Western blots were carried out on whole cell extracts (wce), recombinant proteins or GMMA preparations. SDS-PAGE was performed in MES buffer (Thermofisher) and proteins were transferred to iBlot 2 nitrocellulose stacks (iBlot system, Thermofisher). To visualize transferred proteins, the membranes were stained with Ponceau red. Then, membranes were blocked with 10% (w/v) blotting-grade blocker (Bio-Rad) in T-PBS. The membranes were later incubated with the respective mouse polyclonal antisera in a 1:1000 dilution in T-PBS-3% blocker 1 h at room temperature. Membranes were washed three times with T-PBS and then incubated with goat anti-mouse horseradish peroxidase-conjugated IgG (Dako antibodies) diluted (1:2000) in T-PBS-3% blocker. Colorimetric staining was performed using Opti-4CN Substrate Kit (Bio-Rad) following manufacturer instructions. To detect the FLAG-tag, the monoclonal ANTI-FLAG M2 secondary antibody was used (Sigma Aldrich).

Comparative structural modelling

Structural models of MC001 have been obtained by employing three different approaches: the threading/ab initio modelling method implemented in the I-TASSER pipeline54, the membrane proteins-specific approach of MEMOIR55 and the homology modelling method of SWISS-MODEL56. The search for suitable modelling templates has been carried out with PSI-BLAST (Position-Specific Iterated BLAST)47 sequence similarity search against the Protein Data Bank using the amino acid sequence of MC001 as a bait. While MEMOIR does not provide a proper quality assessment of the models, in the case of I-TASSER and SWISS-MODEL, the quality of the final models has been assessed through the parameters C-score and QMEAN457, respectively.
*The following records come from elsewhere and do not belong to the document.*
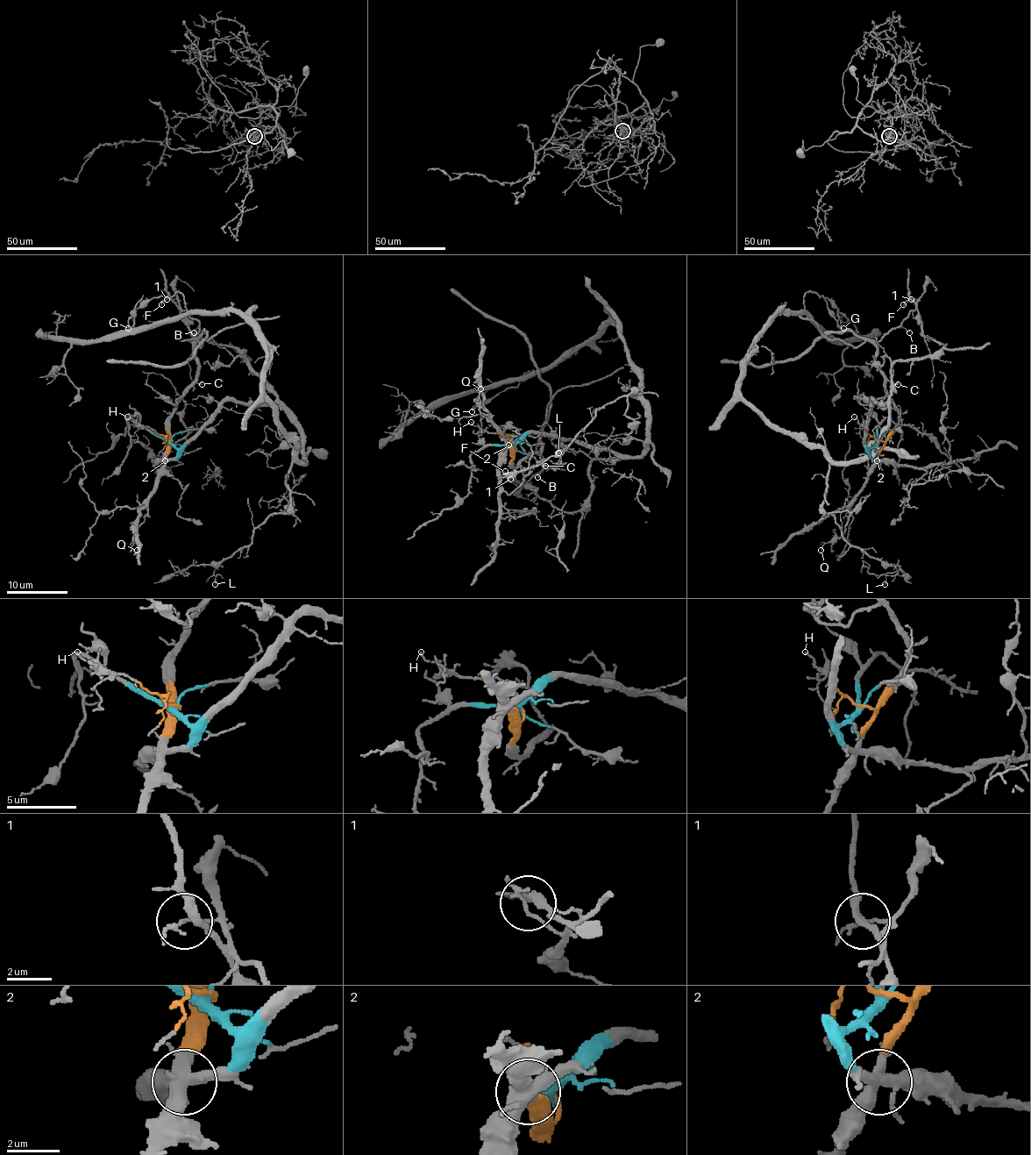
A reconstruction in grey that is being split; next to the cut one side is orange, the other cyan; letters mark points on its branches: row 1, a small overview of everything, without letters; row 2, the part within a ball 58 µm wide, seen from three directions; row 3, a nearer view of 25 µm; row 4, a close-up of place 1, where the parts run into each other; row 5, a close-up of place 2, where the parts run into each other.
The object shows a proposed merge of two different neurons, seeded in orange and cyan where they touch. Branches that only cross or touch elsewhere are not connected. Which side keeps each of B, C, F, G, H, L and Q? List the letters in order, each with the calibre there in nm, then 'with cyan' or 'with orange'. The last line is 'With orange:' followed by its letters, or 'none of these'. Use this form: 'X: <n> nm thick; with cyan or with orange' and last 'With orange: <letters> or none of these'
B: 110 nm thick; with orange
C: 160 nm thick; with orange
F: 130 nm thick; with orange
G: 150 nm thick; with cyan
H: 100 nm thick; with orange
L: 110 nm thick; with cyan
Q: 130 nm thick; with orange
With orange: B, C, F, H, Q

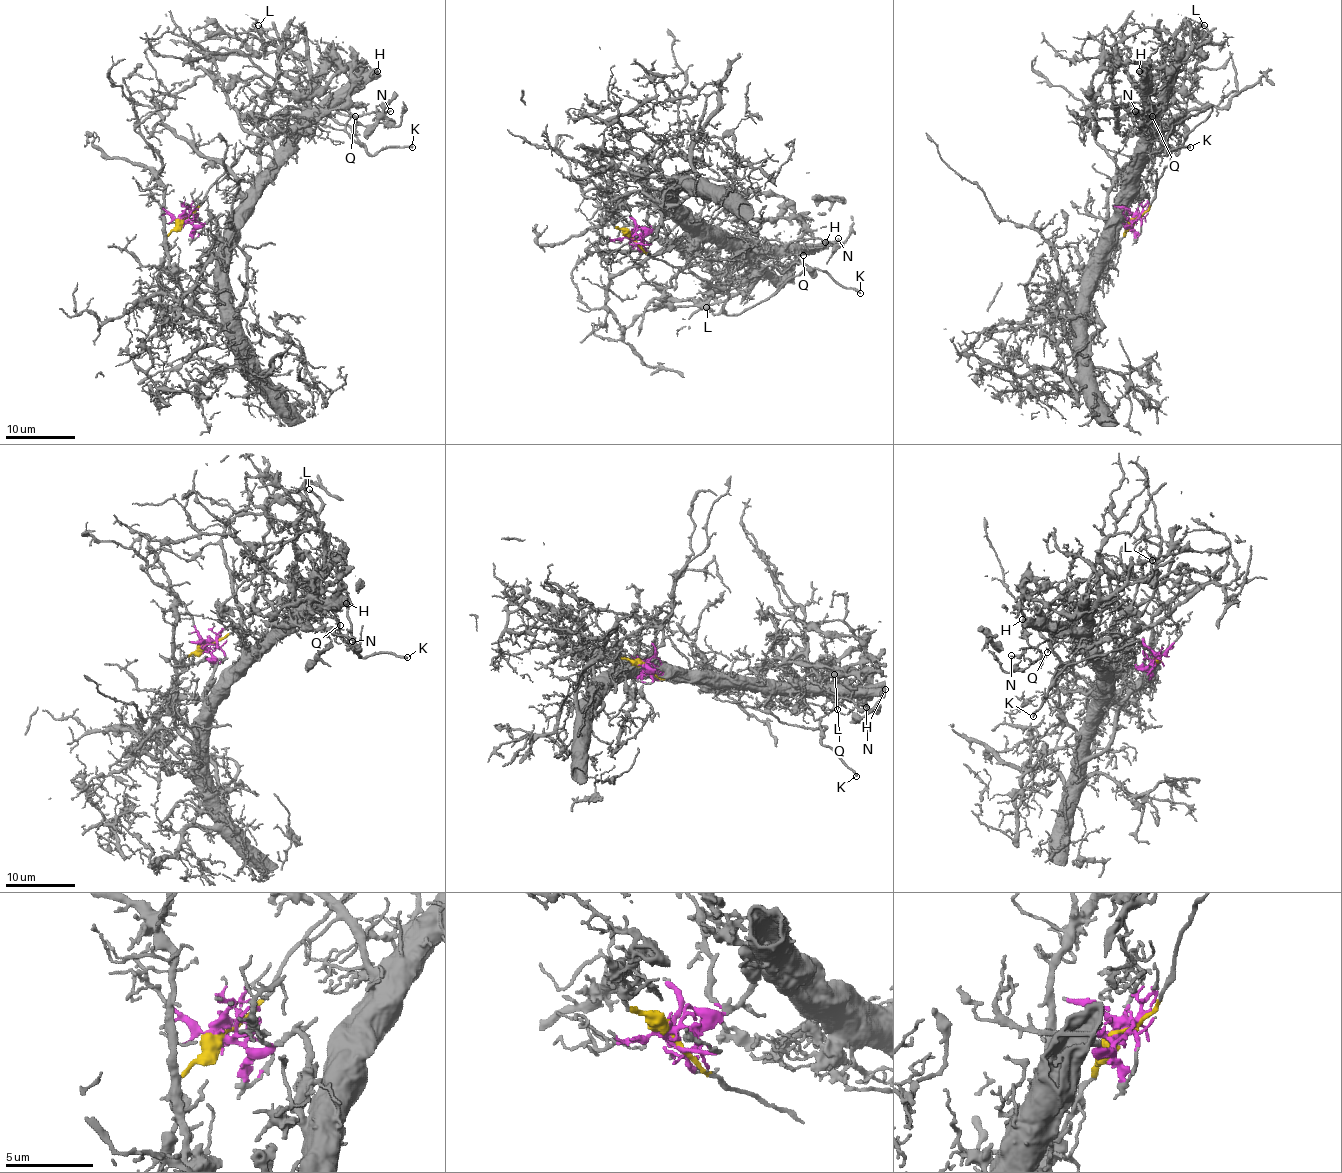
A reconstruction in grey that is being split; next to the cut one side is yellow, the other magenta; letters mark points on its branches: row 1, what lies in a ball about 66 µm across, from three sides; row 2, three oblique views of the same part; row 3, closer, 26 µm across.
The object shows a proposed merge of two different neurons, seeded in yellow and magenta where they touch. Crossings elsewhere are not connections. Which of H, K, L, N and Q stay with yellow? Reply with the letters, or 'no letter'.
K

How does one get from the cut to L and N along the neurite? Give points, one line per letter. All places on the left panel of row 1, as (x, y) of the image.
L: (183, 218), (194, 225), (213, 220), (223, 232), (225, 222), (301, 116), (310, 71), (258, 25)
N: (183, 218), (194, 225), (213, 220), (225, 230), (242, 199), (312, 121), (331, 109), (345, 116), (390, 111)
The C-score is a confidence score calculated based on the reliability of threading template alignments and the convergence parameters of the structure assembly simulations. C-score values typically range between −5 and 2, higher values characterizing high confidence models and vice-versa. The QMEAN4 score is a linear combination of four statistical potential terms and is typically in the range 0–1, with higher values characterizing better quality models. MC001 models are characterized by a C-score of −5 and a QMEAN4 score of 0.74.

Statistical analysis

Statistical analysis was performed by using GraphPad Prism 7 software. Mann-Whitney (unpaired and non-parametric) and Student t tests with threshold of P < 0.05 was used to analyze the data of the bacterial counts from the mouse colonization model and for the IgG antibody response.

Ethical approval

Animal experiments at INRA were reviewed and approved by the Auvergne Committee for Animal Experimentation C2EA (Agreement N°6065-2016071216144325V2). Immunization experiments at the Novartis Vaccines Animal Facility in Siena, Italy, (now acquired by the GSK group) were performed in compliance with the relevant guidelines of Italy (Italian Legislative Decree n. 116/1992) and the institutional policies of Novartis (now acquired by the GSK group). The animal protocol was approved by the Animal Welfare Body of Novartis Vaccines, Siena, Italy, (now acquired by the GSK group) and by the Italian Ministry of Health (Approval number AWB2012-03).